NİYAZİ Efendi (k.s.) hastalandı. Aradığımda Samsun’da yoğun bakımdaydı. Oğlu Ahmet Hamdi’den durumunu sordum. Hüzünlüydü, ümit verici konuşamadı. Belli ki, durumu “ağır”dı. 19 Ocak’ta vefat haberini aldık. Hâkim olan oğlu Ahmet Hamdi Bey’i taziye için aradığımda tevekkül ve metanet gösterdi: “İçimiz yanıyor; ama Allah’ın takdirine boyun eğeceğiz. Dünyada okutmaktan kesilmediği Kur’an ona yoldaş olsun!”

Salgın dönemine rağmen cenaze töreni kalabalıktı. Ankara, çevre ve Terme’den katılımlar oldu.
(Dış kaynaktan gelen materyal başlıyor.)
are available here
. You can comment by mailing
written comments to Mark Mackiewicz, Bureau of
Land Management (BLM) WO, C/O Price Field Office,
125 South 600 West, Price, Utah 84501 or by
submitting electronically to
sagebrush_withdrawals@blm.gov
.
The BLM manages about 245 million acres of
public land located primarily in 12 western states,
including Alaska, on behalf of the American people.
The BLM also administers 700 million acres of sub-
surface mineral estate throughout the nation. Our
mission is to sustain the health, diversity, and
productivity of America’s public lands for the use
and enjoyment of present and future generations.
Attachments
Terme’de böyle bir topluluk görülmüş değildi. Talebelerinden, AGD Terme Temsilciliği Başkanı Savaş Kengil Hoca Efendi, törende Niyazi Hocamızın efsanevi hizmetlerini anlattı:

“Bu can, bu bedende olduğu sürece Kur’an hizmeti için Rabbime söz verdim, deyişine şahidiz.

Hak yolun yolcularını anlatırdın! 1969’da radyodan Erbakan’ı ilk dinlediğinde; ‘Bu adam farklı şeyler söylüyor. Biz de aynı yolun yolcusuyuz’ dedikten sonra, bir ömür sözünüzdeki sadakate şahidiz!”

ACenaze töreninde kaymakamlık, belediye üzerine düşeni yaptı. Ayrıca, Spor Bakanı Muharrem Kasapoğlu, AGD Genel Başkanı Salih Turhan, Din-Bir-Der Genel Başkanı Muhittin Yıldırım, Saadet Patisi GİK üyeleri Mehmet Karaman, İsmail Hakkı Akkiraz, Samsun Valisi, Samsun AGD Şubesi Başkanı, bazı milletvekilleri, STK temsilcileriyle binlerce vatandaş katıldı.